#### About this exercise
Please switch every "category" to "group" in the items below and leave everything else unchanged. Leave the pictures out of your answer.
[Exercise material]
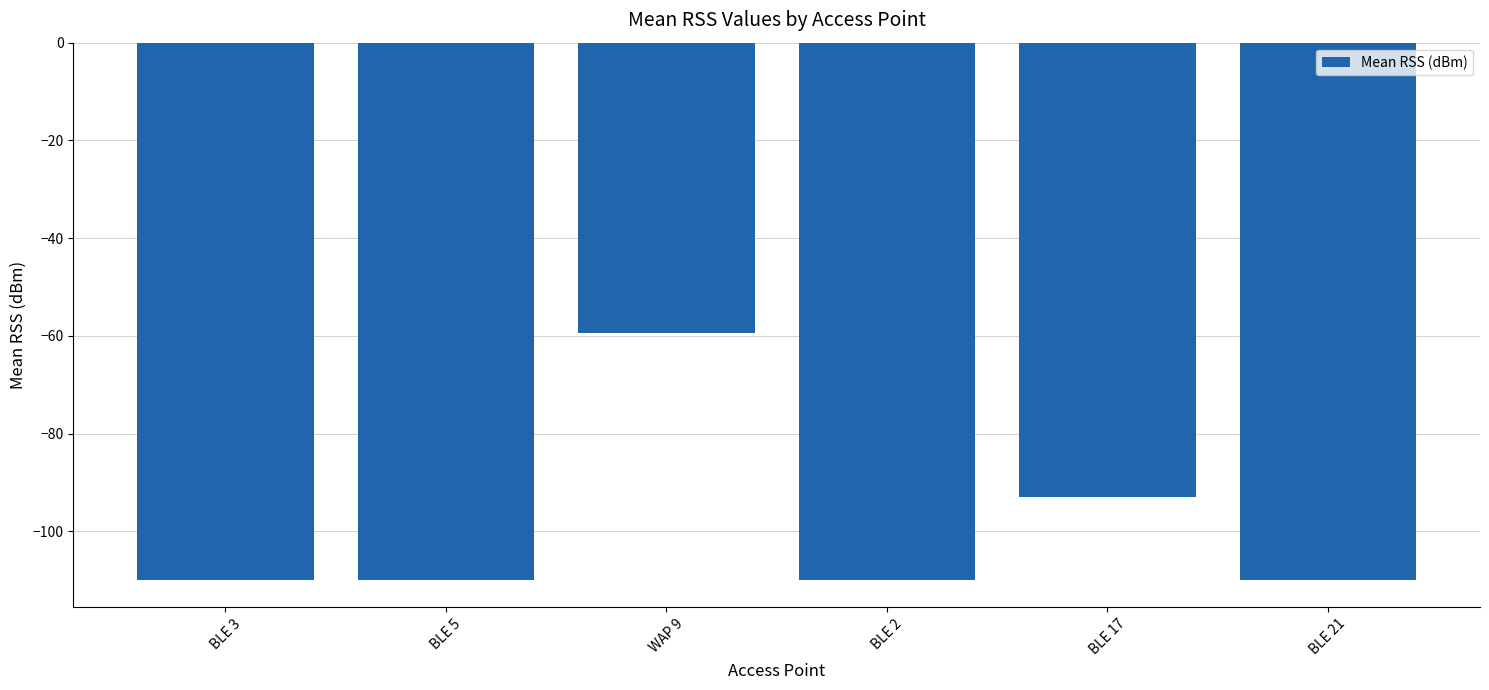

What position from the right is BLE 2?

3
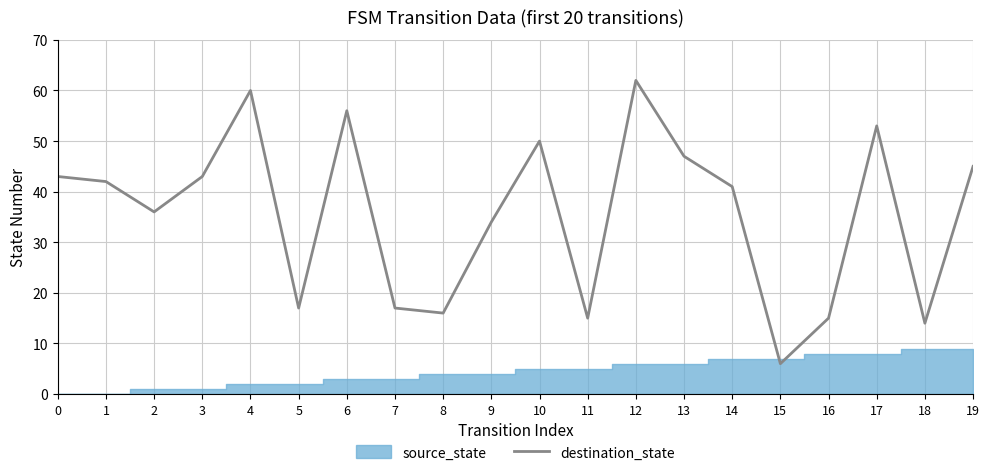

The value at 13 is 47. True or false?

True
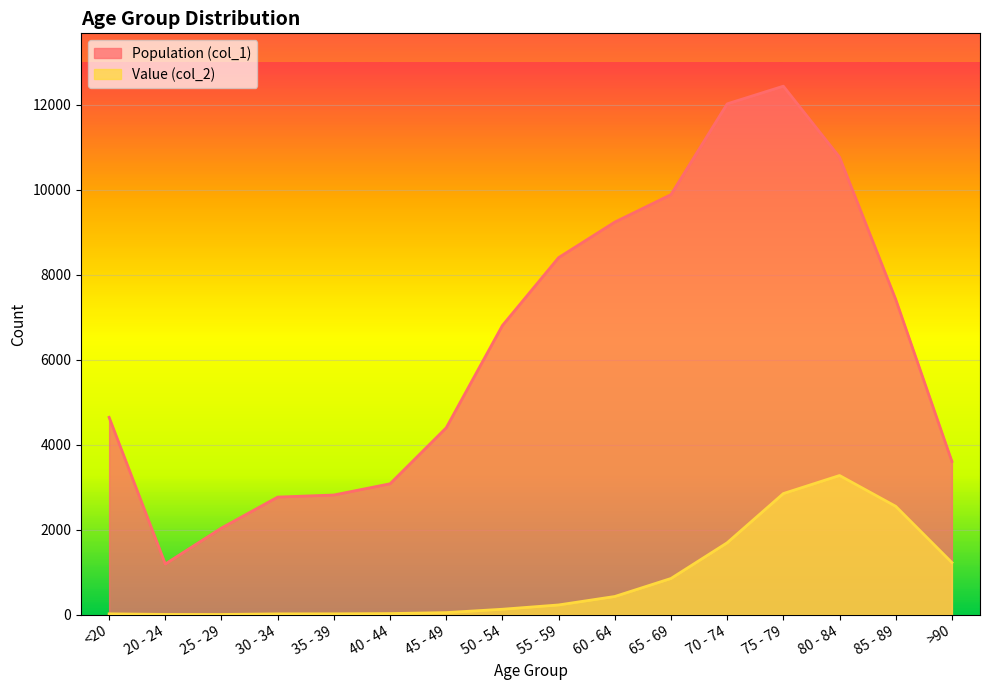

At how many categories does at least one series exceed 1308?

15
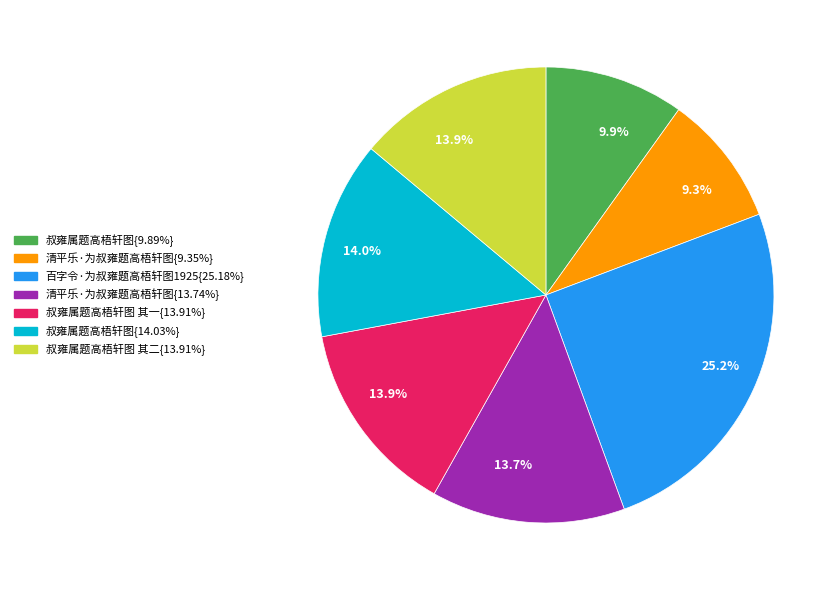

To the nearest percent, what is the difference between the largest and smallest slice percentages?

16%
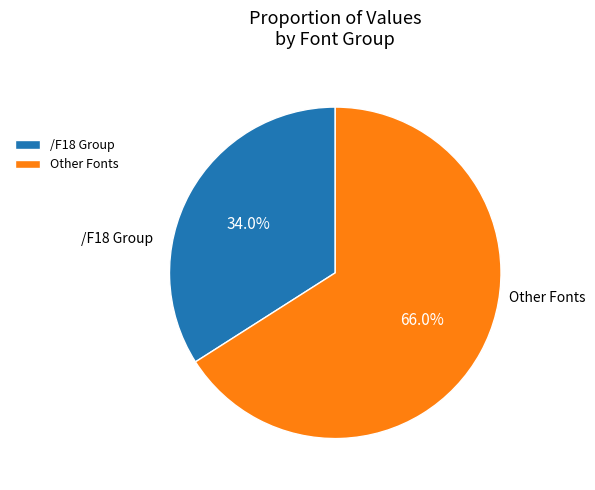

Which category has the biggest portion of the pie?

Other Fonts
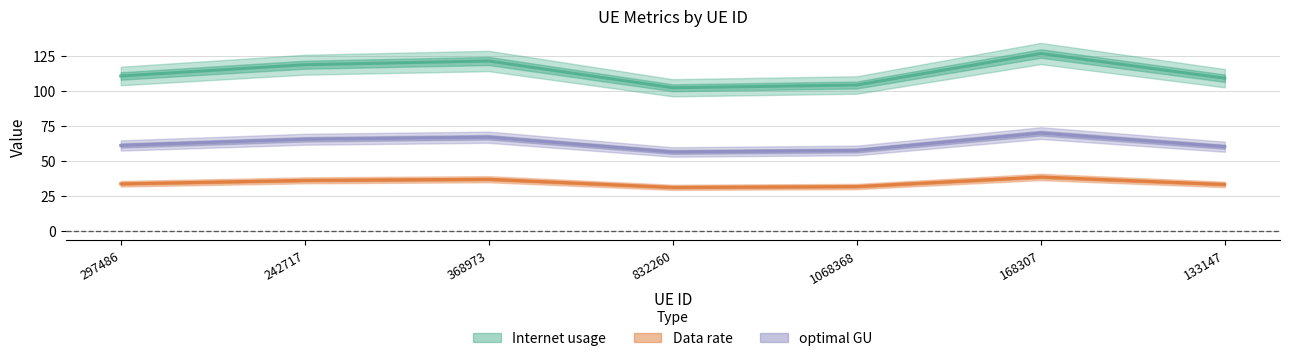

How many distinct data groups are displayed?

3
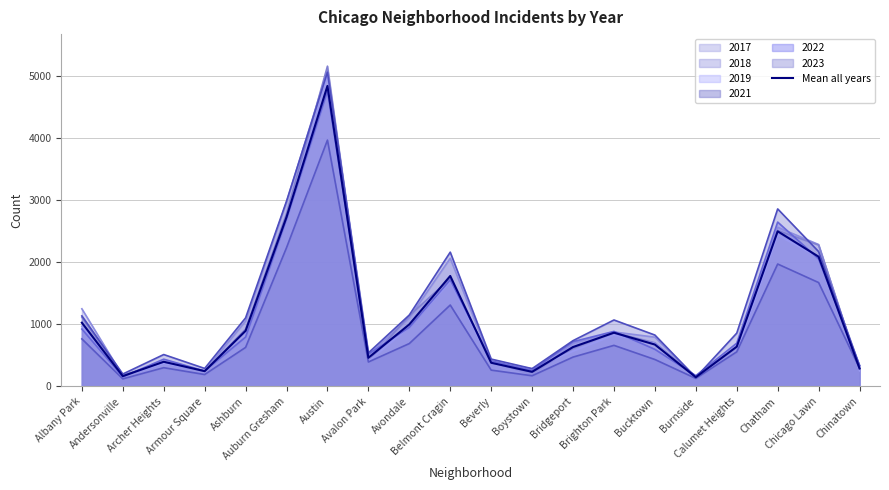

List the labels in order of value, smallest first.

Burnside, Andersonville, Boystown, Armour Square, Chinatown, Beverly, Archer Heights, Avalon Park, Bridgeport, Calumet Heights, Bucktown, Brighton Park, Ashburn, Avondale, Albany Park, Belmont Cragin, Chicago Lawn, Chatham, Auburn Gresham, Austin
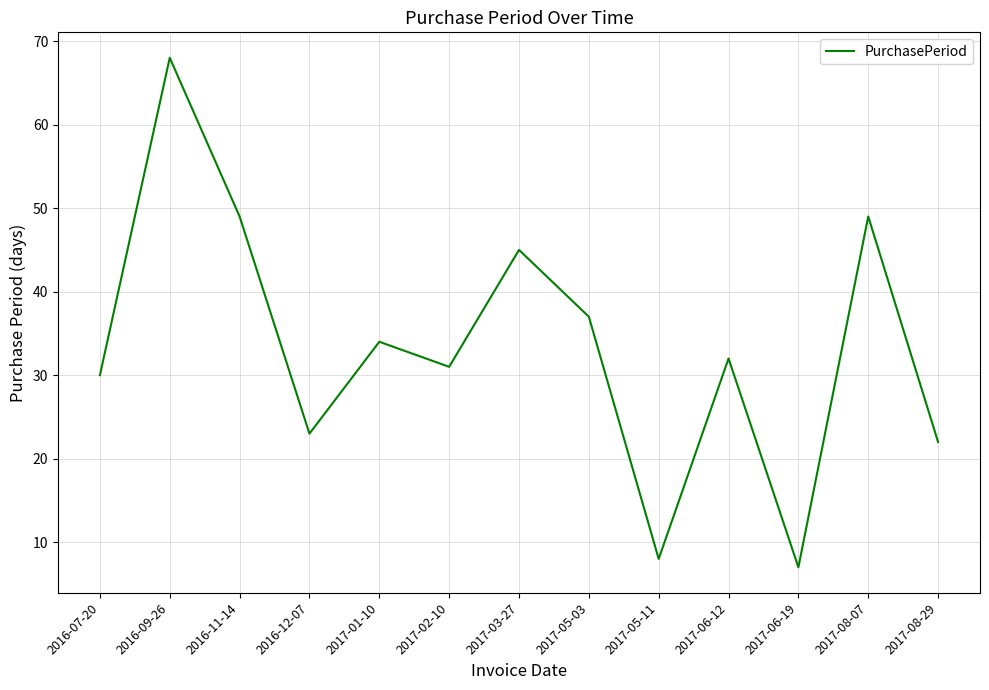

Which category has the lowest value across all series?

2017-06-19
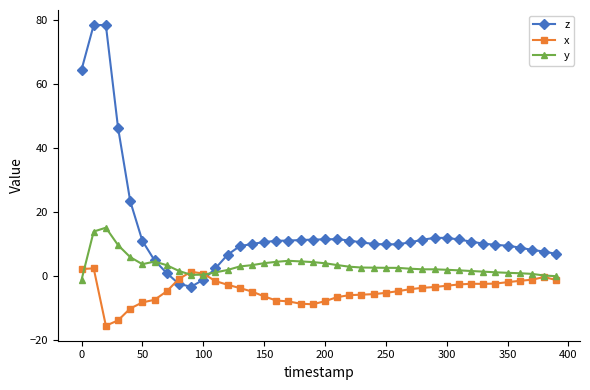

How many data points does each series have?

40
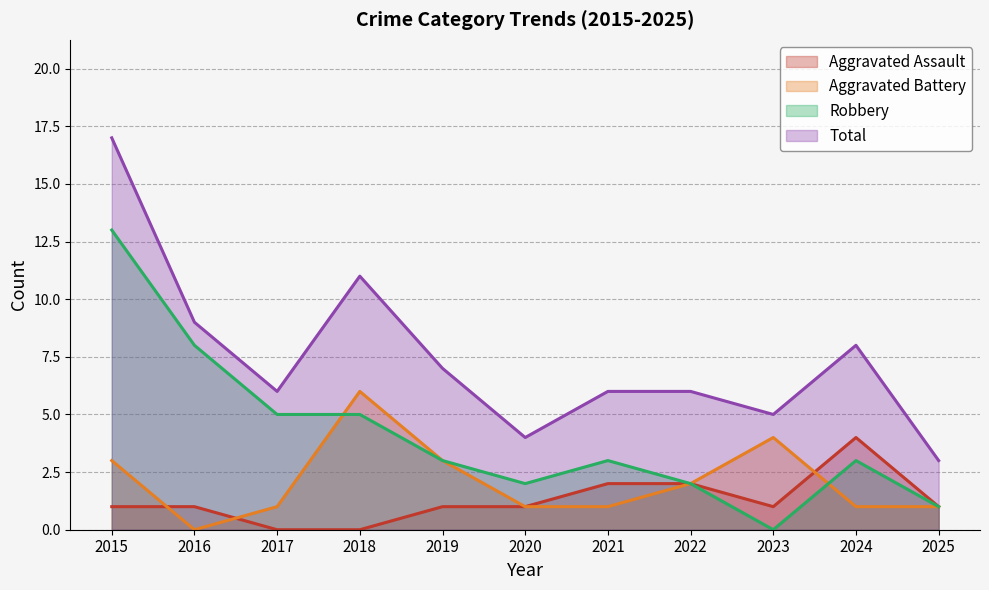

At which label is Robbery closest to 6?

2017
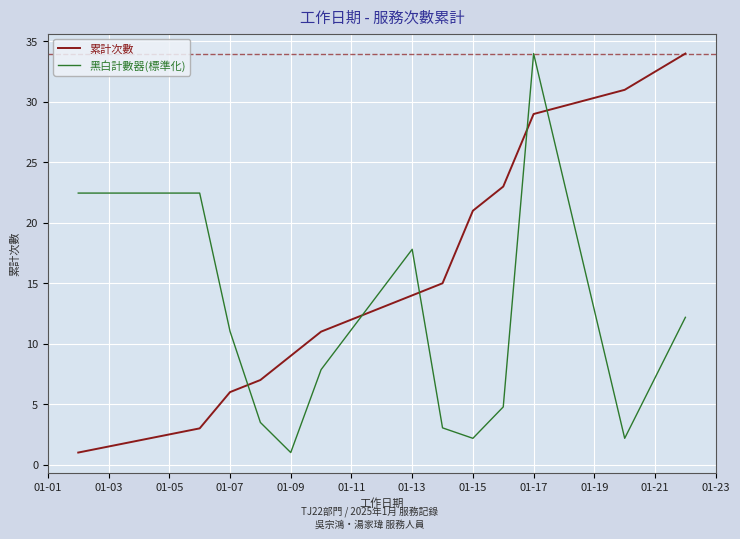

Which series has the largest total across all categories?

累計次數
[/Exercise material]
#### Written answer
What position from the right is BLE 2?

3

The value at 13 is 47. True or false?

True

At how many categories does at least one series exceed 1308?

15

To the nearest percent, what is the difference between the largest and smallest slice percentages?

16%

Which group has the biggest portion of the pie?

Other Fonts

How many distinct data groups are displayed?

3

List the labels in order of value, smallest first.

Burnside, Andersonville, Boystown, Armour Square, Chinatown, Beverly, Archer Heights, Avalon Park, Bridgeport, Calumet Heights, Bucktown, Brighton Park, Ashburn, Avondale, Albany Park, Belmont Cragin, Chicago Lawn, Chatham, Auburn Gresham, Austin

Which group has the lowest value across all series?

2017-06-19

How many data points does each series have?

40

At which label is Robbery closest to 6?

2017

Which series has the largest total across all categories?

累計次數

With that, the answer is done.